Dozier explained that the funds are necessary because many students, who are eligible for financial aid, are having difficulties covering the costs of moving back to their homes.
Morehouse College Division of Student Services says so far about $80,000 has been spent on housing and meals. Another $2,000 has been spent for students who needed help paying travel expenses.
The school has found temporary housing at an Atlanta hotel for a group of 20 students in need and they’ve even been assigned residence advisers to continue the sense of community they had while staying on campus.

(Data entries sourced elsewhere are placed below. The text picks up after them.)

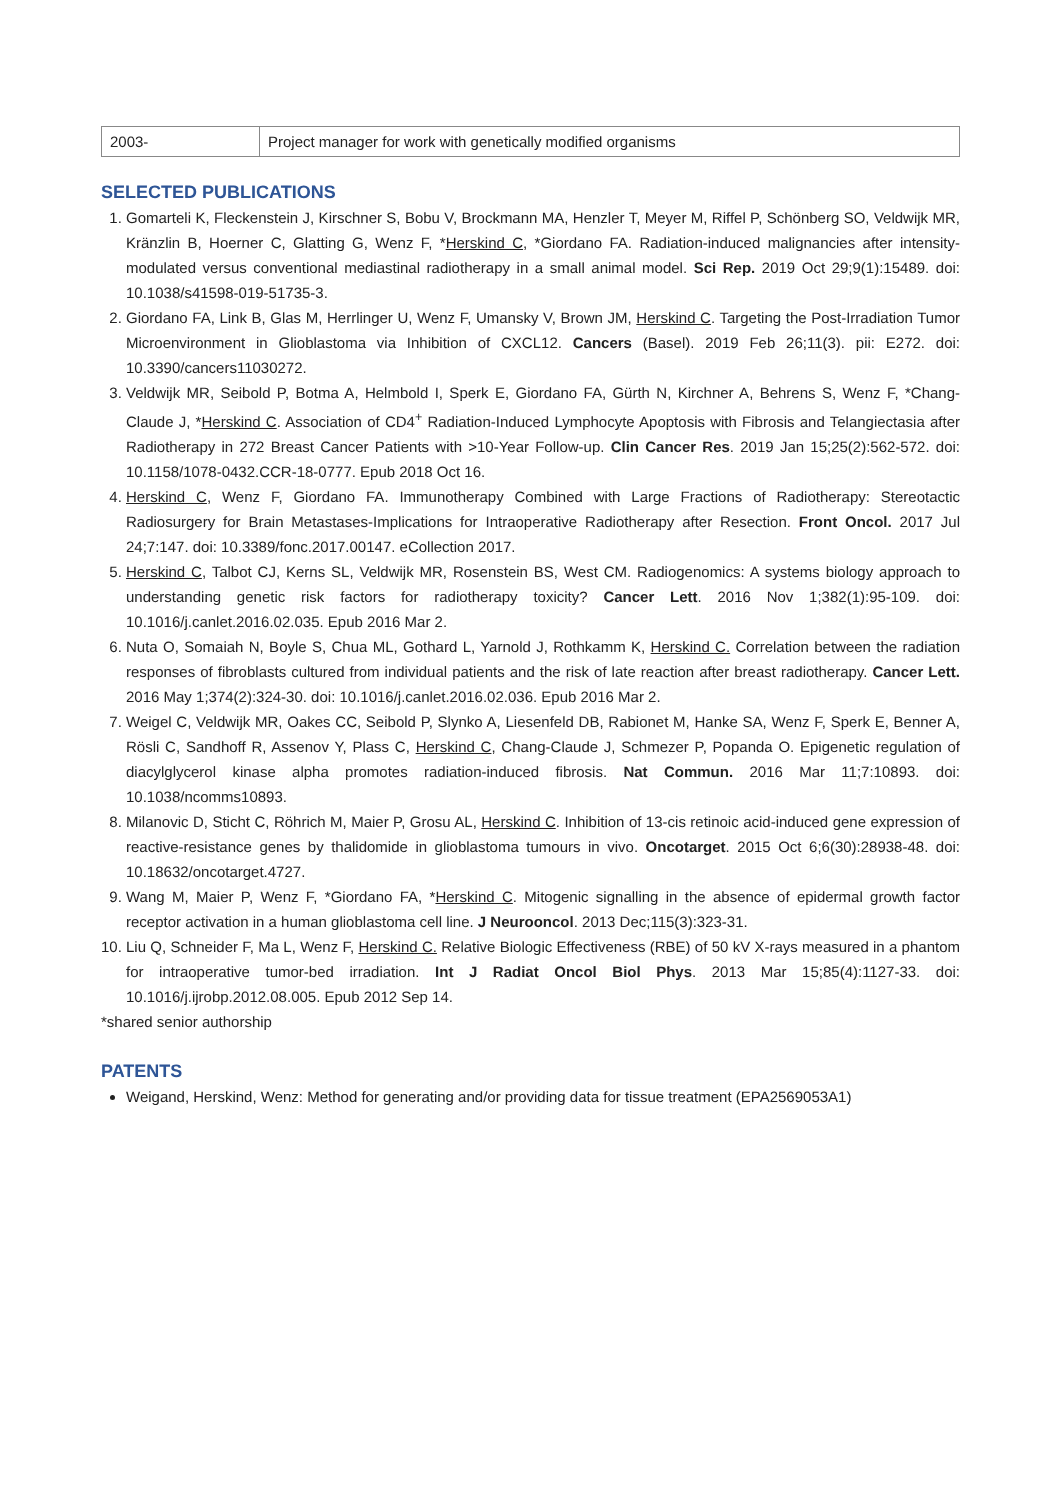| 2003- | Project manager for work with genetically modified organisms |
SELECTED PUBLICATIONS
1. Gomarteli K, Fleckenstein J, Kirschner S, Bobu V, Brockmann MA, Henzler T, Meyer M, Riffel P, Schönberg SO, Veldwijk MR, Kränzlin B, Hoerner C, Glatting G, Wenz F, *Herskind C, *Giordano FA. Radiation-induced malignancies after intensity-modulated versus conventional mediastinal radiotherapy in a small animal model. Sci Rep. 2019 Oct 29;9(1):15489. doi: 10.1038/s41598-019-51735-3.
2. Giordano FA, Link B, Glas M, Herrlinger U, Wenz F, Umansky V, Brown JM, Herskind C. Targeting the Post-Irradiation Tumor Microenvironment in Glioblastoma via Inhibition of CXCL12. Cancers (Basel). 2019 Feb 26;11(3). pii: E272. doi: 10.3390/cancers11030272.
3. Veldwijk MR, Seibold P, Botma A, Helmbold I, Sperk E, Giordano FA, Gürth N, Kirchner A, Behrens S, Wenz F, *Chang-Claude J, *Herskind C. Association of CD4<sup>+</sup> Radiation-Induced Lymphocyte Apoptosis with Fibrosis and Telangiectasia after Radiotherapy in 272 Breast Cancer Patients with >10-Year Follow-up. Clin Cancer Res. 2019 Jan 15;25(2):562-572. doi: 10.1158/1078-0432.CCR-18-0777. Epub 2018 Oct 16.
4. Herskind C, Wenz F, Giordano FA. Immunotherapy Combined with Large Fractions of Radiotherapy: Stereotactic Radiosurgery for Brain Metastases-Implications for Intraoperative Radiotherapy after Resection. Front Oncol. 2017 Jul 24;7:147. doi: 10.3389/fonc.2017.00147. eCollection 2017.
5. Herskind C, Talbot CJ, Kerns SL, Veldwijk MR, Rosenstein BS, West CM. Radiogenomics: A systems biology approach to understanding genetic risk factors for radiotherapy toxicity? Cancer Lett. 2016 Nov 1;382(1):95-109. doi: 10.1016/j.canlet.2016.02.035. Epub 2016 Mar 2.
6. Nuta O, Somaiah N, Boyle S, Chua ML, Gothard L, Yarnold J, Rothkamm K, Herskind C. Correlation between the radiation responses of fibroblasts cultured from individual patients and the risk of late reaction after breast radiotherapy. Cancer Lett. 2016 May 1;374(2):324-30. doi: 10.1016/j.canlet.2016.02.036. Epub 2016 Mar 2.
7. Weigel C, Veldwijk MR, Oakes CC, Seibold P, Slynko A, Liesenfeld DB, Rabionet M, Hanke SA, Wenz F, Sperk E, Benner A, Rösli C, Sandhoff R, Assenov Y, Plass C, Herskind C, Chang-Claude J, Schmezer P, Popanda O. Epigenetic regulation of diacylglycerol kinase alpha promotes radiation-induced fibrosis. Nat Commun. 2016 Mar 11;7:10893. doi: 10.1038/ncomms10893.
8. Milanovic D, Sticht C, Röhrich M, Maier P, Grosu AL, Herskind C. Inhibition of 13-cis retinoic acid-induced gene expression of reactive-resistance genes by thalidomide in glioblastoma tumours in vivo. Oncotarget. 2015 Oct 6;6(30):28938-48. doi: 10.18632/oncotarget.4727.
9. Wang M, Maier P, Wenz F, *Giordano FA, *Herskind C. Mitogenic signalling in the absence of epidermal growth factor receptor activation in a human glioblastoma cell line. J Neurooncol. 2013 Dec;115(3):323-31.
10. Liu Q, Schneider F, Ma L, Wenz F, Herskind C. Relative Biologic Effectiveness (RBE) of 50 kV X-rays measured in a phantom for intraoperative tumor-bed irradiation. Int J Radiat Oncol Biol Phys. 2013 Mar 15;85(4):1127-33. doi: 10.1016/j.ijrobp.2012.08.005. Epub 2012 Sep 14.
*shared senior authorship
PATENTS
Weigand, Herskind, Wenz: Method for generating and/or providing data for tissue treatment (EPA2569053A1)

“Some of our students didn’t have a place to go,” said senior Daquan Spratley, a residence advisor who is watching over students at an Atlanta hotel. “For me personally, I was in a panic after Spring Break with having to move back home and then return for graduation. The facility that they have provided for us is nice. We have meals and WiFi.”
He continues, “We take our classes online, but also talk and play board games to build community. Having this opportunity has changed our living situation, and it shows how much the administration cares about us. For that, I am really grateful.”